In a statement, Hilton said that it had the right to favor direct bookings because "it is easier for the hotel to communicate directly to the guest if they had booked directly through Hilton."
"Since hotels have to pay commissions for agency bookings, they try to push customers to book directly," McCartney wrote.
"The bottom line," he concluded: "Airlines, resorts, cruises, hotels and car-rental firms can dump you for a better offer, regardless of how your booking was made."

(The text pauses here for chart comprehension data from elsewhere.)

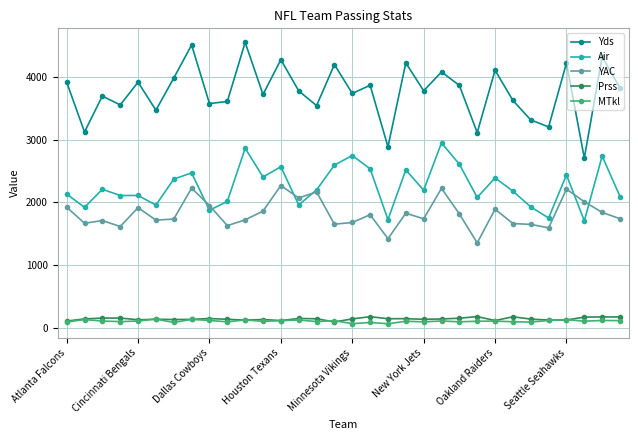

What is the maximum value shown in the chart?

4551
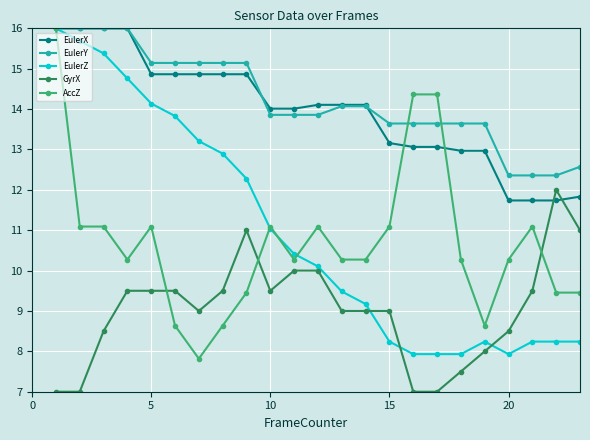

True or false: EulerY and AccZ cross at least once.

True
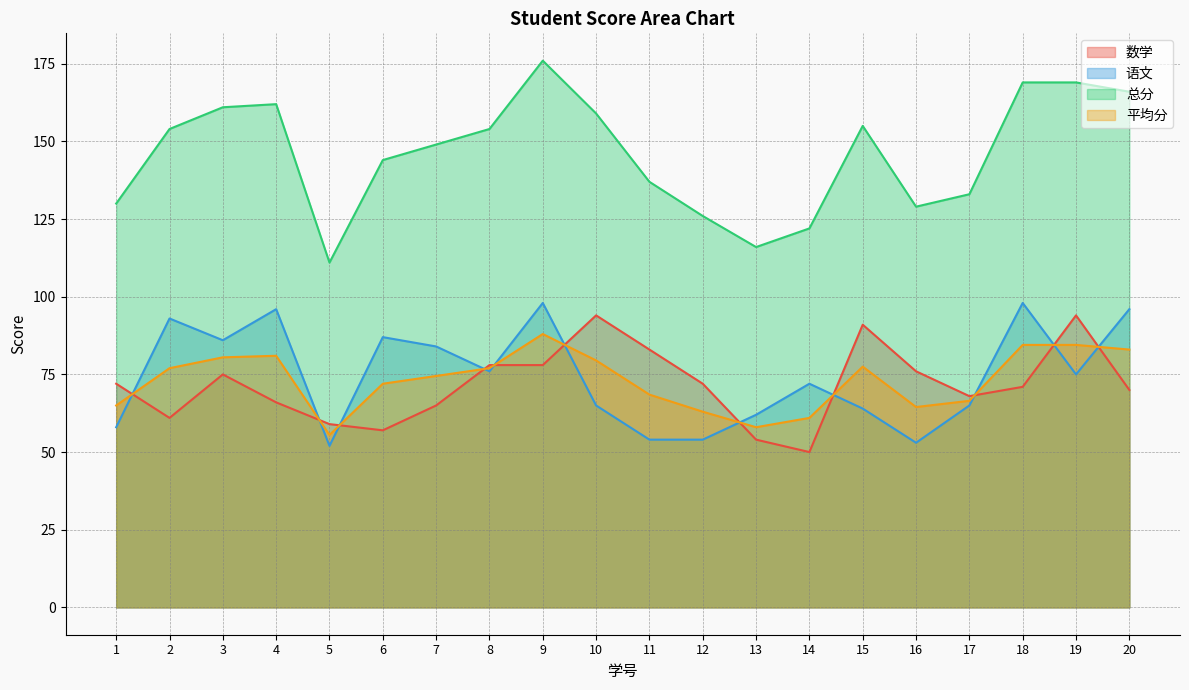

Which has a higher value, 17 or 7?

17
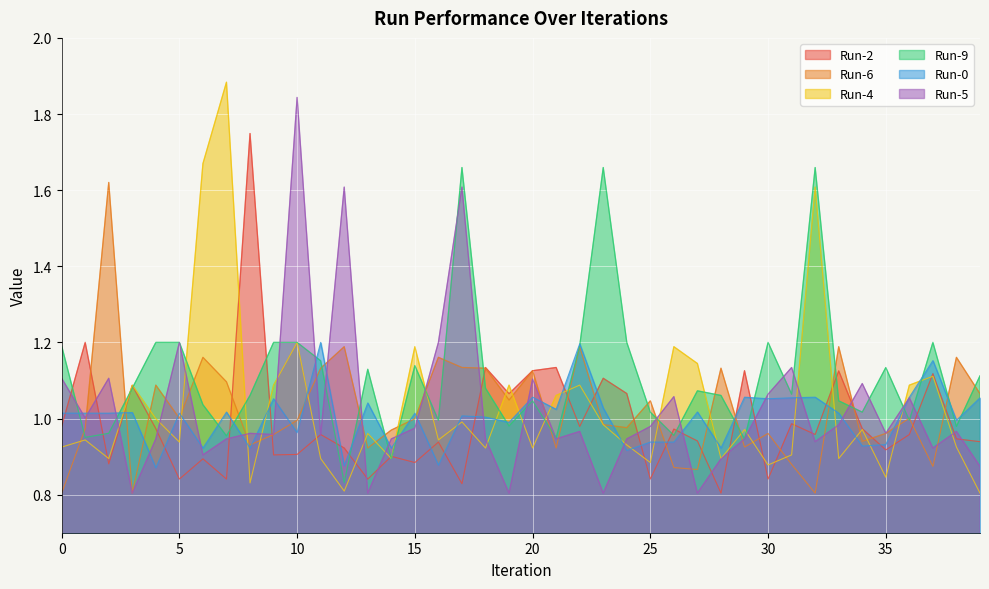

Where is the first local minimum for Run-6?

3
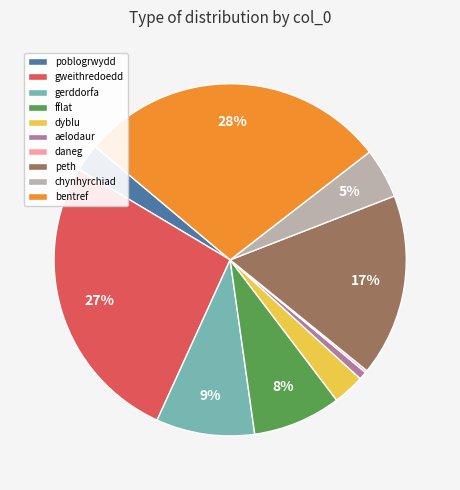

Which slice is the largest?

bentref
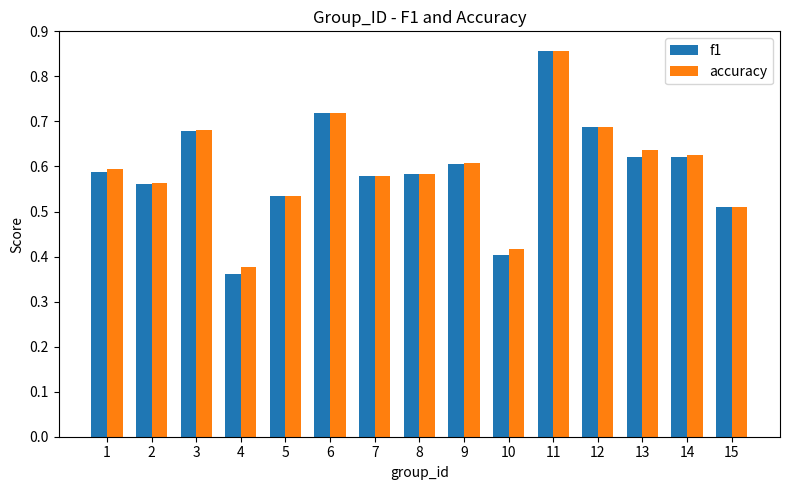

At how many categories does at least one series exceed 0?

15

So, we have rising demand for travel, coupled with increased desire for service, up against suppliers who feel it's acceptable to auction away promised service if someone comes in with a higher (or direct) bid.
It appears that elements within the travel industry itself engage in activity that could discourage travelers for whom service is important. Hilton might have felt justified in bumping a guest who had been holding a reservation for eight months, but the intended message -- "Book with us direct for best service!" -- could well have been perceived as "We don't respect reservations -- just imagine how good our personalized service is!"
Airbnb couldn't ask for better PR.
But there is an additional takeaway for the industry. Despite Expedia's ultimate importance as the largest seller of travel (it's No. 1 in Travel Weekly's 2015 Power List), suppliers perceive it as a low-margin channel. Travel advisers are the highest margin intermediary, but the Journal story is a signal to travel agencies and agency groups that they need to make it clear they will not work with a supplier who doesn't treat their clients as honored guests.
Every hotel overbooks, and each has its own formula to determine who will sleep and who will be walked. In light of the UNWTO report on demand, the Amex survey on service and the Journal article on lack of reservation integrity, if an agency can't get a guarantee from a property that their clients are automatically placed on a do-not-walk list, they may want to seek alternative choices for their clients.
This article has been updated to reflect that the American Express/Journeymakers survey commissioned with The Futures Company polled general consumers,
not Amex cardmembers. A previous version of this article included incorrect information.